DPN remains a multifaceted condition, and its future management must combine diagnostic sophistication with realworld practicality. By bridging phenotypic insight with guideline-informed therapy, predictive markers, and scalable methods, we can advance toward precision medicine that is both intellectually rigorous and clinically actionable.

Notes

CONFLICTS OF INTEREST

No potential conflict of interest relevant to this article was reported.

REFERENCES

1. Lee JE, Won JC. Clinical phenotypes of diabetic peripheral neuropathy: implications for phenotypic-based therapeutics strategies. Diabetes Metab J. 2025; 49:542–64.
2. American Diabetes Association Professional Practice Committee. 12. Retinopathy, neuropathy, and foot care: standards of care in diabetes-2025. Diabetes Care. 2025; 48(1 Suppl 1):S252–65.
3. Price R, Smith D, Franklin G, Gronseth G, Pignone M, David WS, et al. Oral and topical treatment of painful diabetic polyneuropathy: practice guideline update summary: report of the AAN guideline subcommittee. Neurology. 2022; 98:31–43.
4. Alcantara Montero A, Pacheco de Vasconcelos SR. Are we heading towards individualized neuropathic pain treatment?

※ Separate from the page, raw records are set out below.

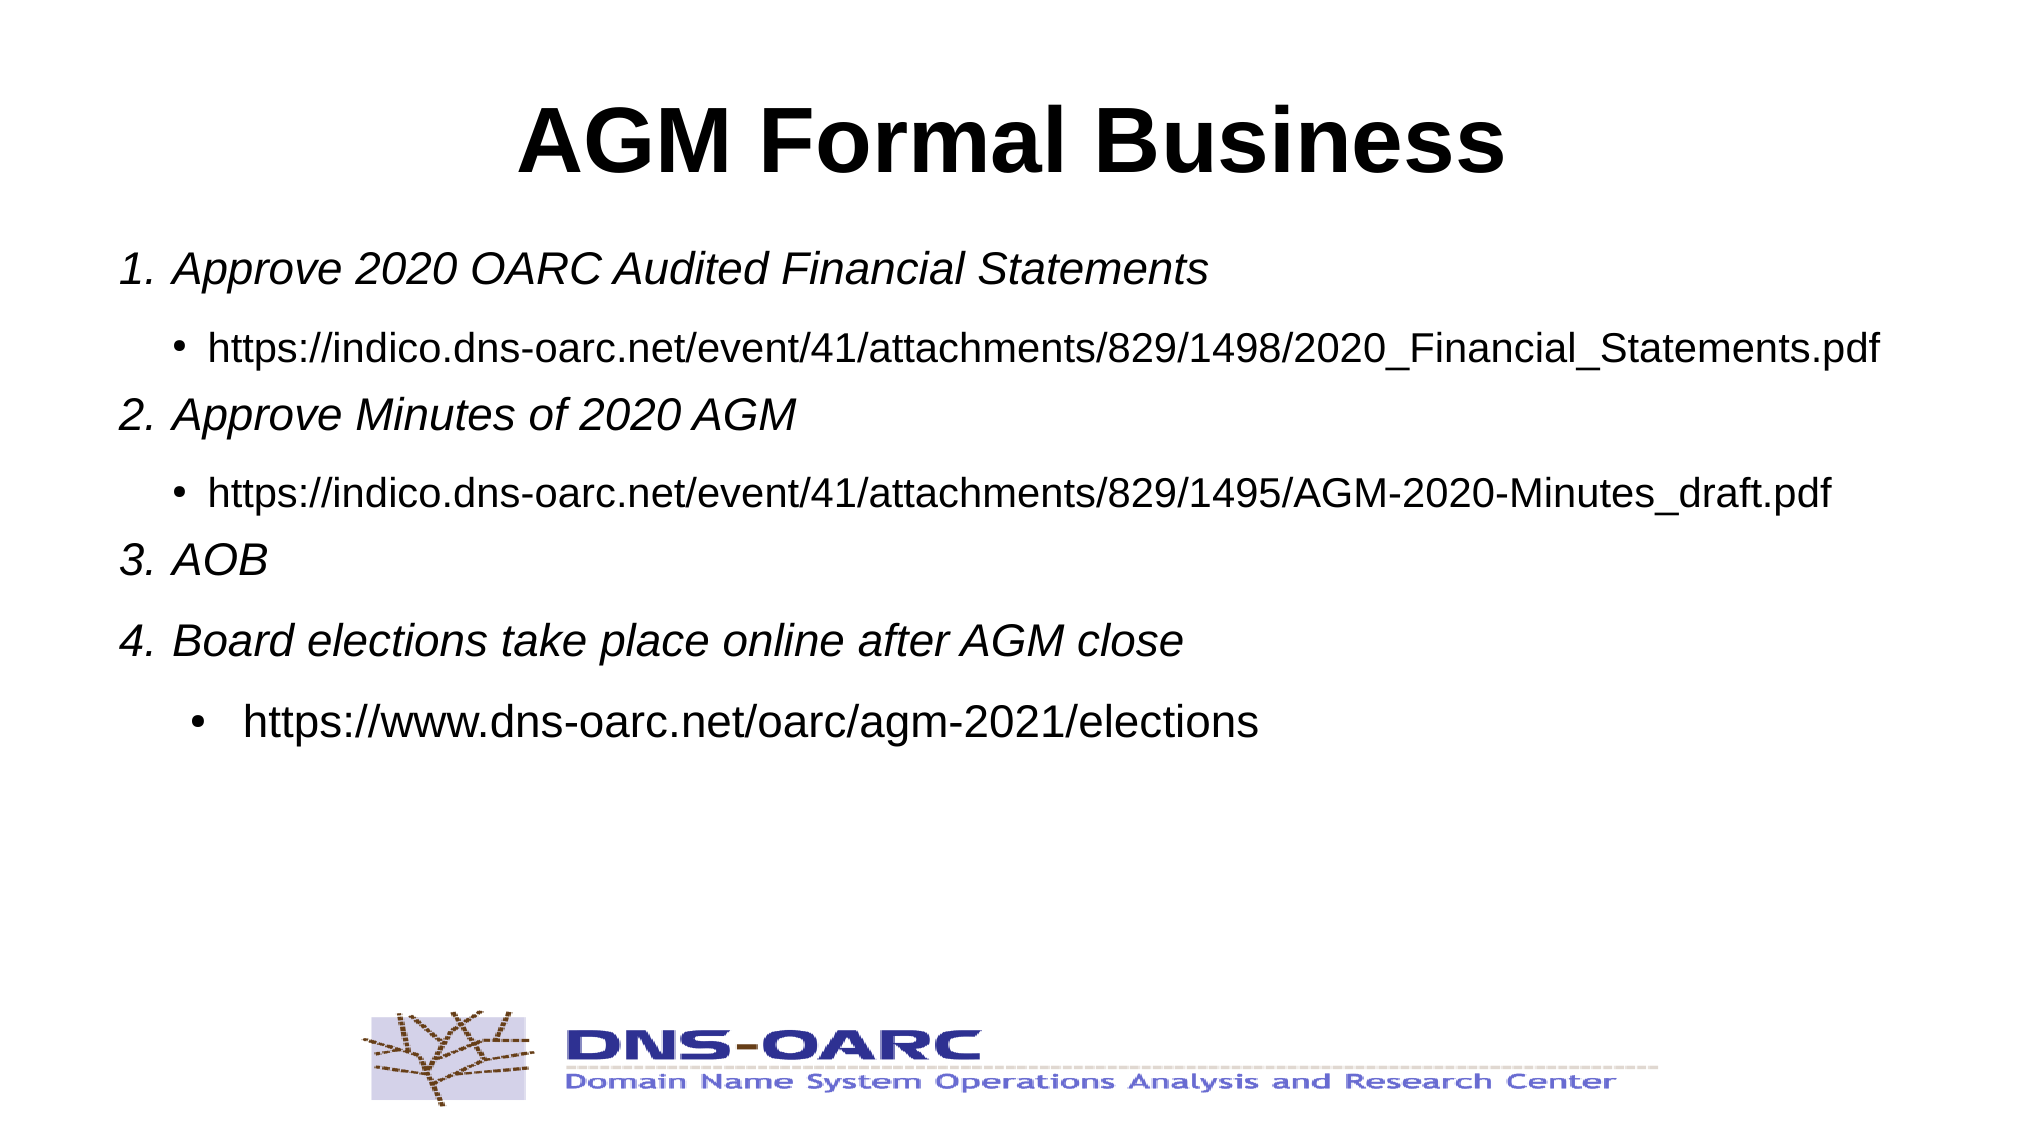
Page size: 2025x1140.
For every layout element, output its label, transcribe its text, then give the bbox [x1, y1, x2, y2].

list Approve 2020 OARC Audited Financial Statements https://indico.dns-oarc.net/event/41/attachments/829/1498/2020_Financial_Statements.pdf Approve Minutes of 2020 AGM https://indico.dns-oarc.net/event/41/attachments/829/1495/AGM-2020-Minutes_draft.pdf AOB Board elections take place online after AGM close https://www.dns-oarc.net/oarc/agm-2021/elections [101, 243, 1924, 962]
picture [289, 1004, 1700, 1113]
title AGM Formal Business [101, 45, 1924, 236]
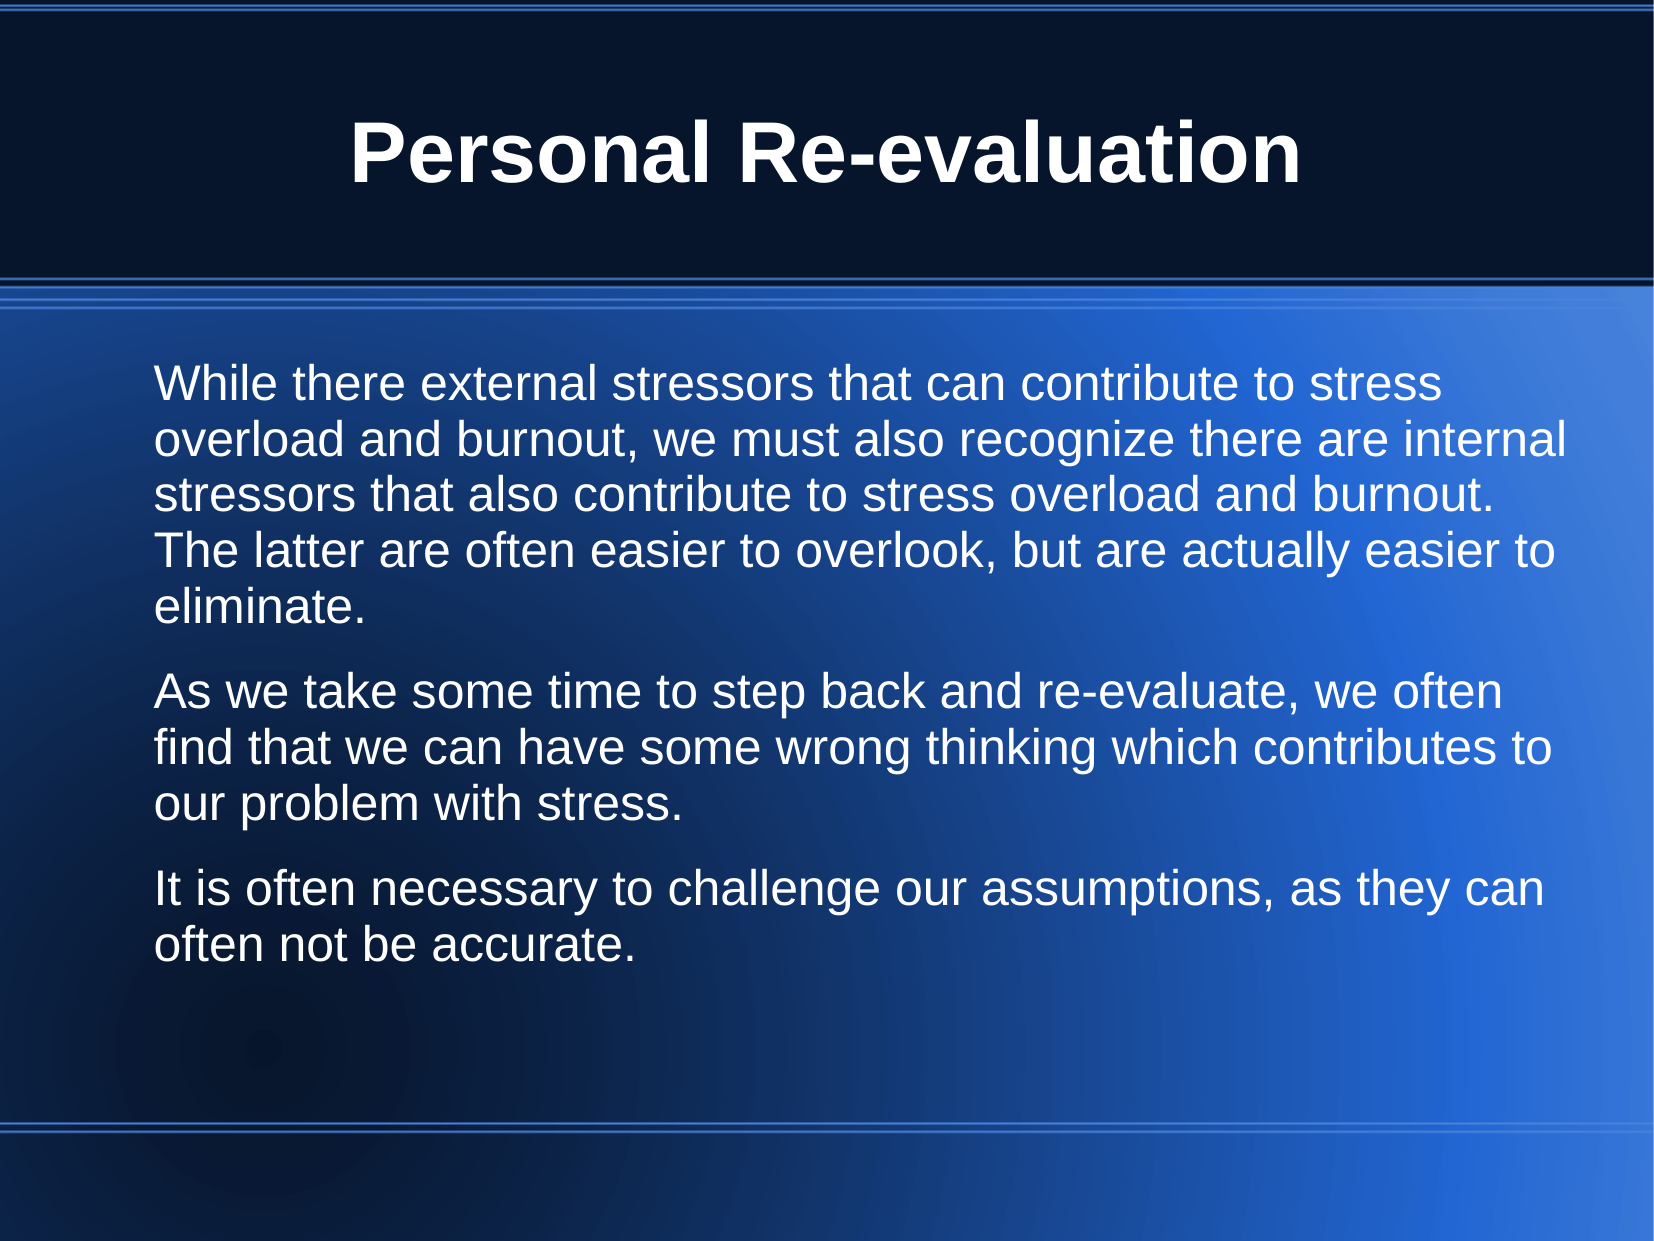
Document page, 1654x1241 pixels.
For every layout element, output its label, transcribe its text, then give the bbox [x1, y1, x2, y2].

picture [0, 0, 1654, 1241]
title Personal Re-evaluation [82, 49, 1571, 257]
list While there external stressors that can contribute to stress overload and burnout, we must also recognize there are internal stressors that also contribute to stress overload and burnout. The latter are often easier to overlook, but are actually easier to eliminate. As we take some time to step back and re-evaluate, we often find that we can have some wrong thinking which contributes to our problem with stress. It is often necessary to challenge our assumptions, as they can often not be accurate. [82, 355, 1571, 1058]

Rev Esp Anestesiol Reanim (Engl Ed). 2022; 69:510–1.
5. Alcantara Montero A, Pacheco de Vasconcelos SR. Comment on ‘The effect of lacosamide in peripheral neuropathic pain: a randomized, double-blind, placebo-controlled, phenotype-stratified trial’ by Carmland et al. Eur J Pain. 2024; 28:174–5.
6. Perez C, Latymer M, Almas M, Ortiz M, Clair A, Parsons B, et al. Does duration of neuropathic pain impact the effectiveness of pregabalin? Pain Pract. 2017; 17:470–9.
7. Maihofner CG, Heskamp ML. Treatment of peripheral neuropathic pain by topical capsaicin: impact of pre-existing pain in the QUEPP-study. Eur J Pain. 2014; 18:671–9.